- _DIRECTIVE_
Each line from the one containing "contributor to reading" to the end of the listing below must be retyped exactly, with no line left out and none added.

________________________

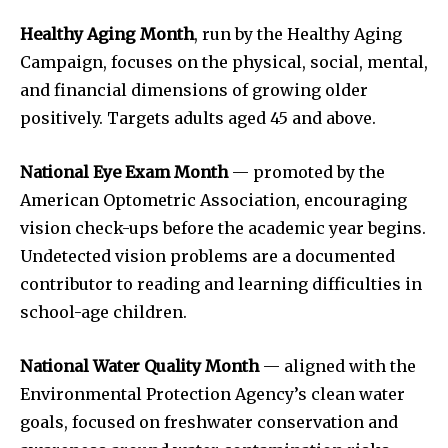
Healthy Aging Month
, run by the Healthy Aging
Campaign, focuses on the physical, social, mental,
and financial dimensions of growing older
positively. Targets adults aged 45 and above.
National Eye Exam Month
— promoted by the
American Optometric Association, encouraging
vision check-ups before the academic year begins.
Undetected vision problems are a documented
contributor to reading and learning difficulties in
school-age children.
National Water Quality Month
— aligned with the
Environmental Protection Agency’s clean water
goals, focused on freshwater conservation and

________________________

- _ANSWER TO THIS TASK_
contributor to reading and learning difficulties in
school-age children.
National Water Quality Month
— aligned with the
Environmental Protection Agency’s clean water
goals, focused on freshwater conservation and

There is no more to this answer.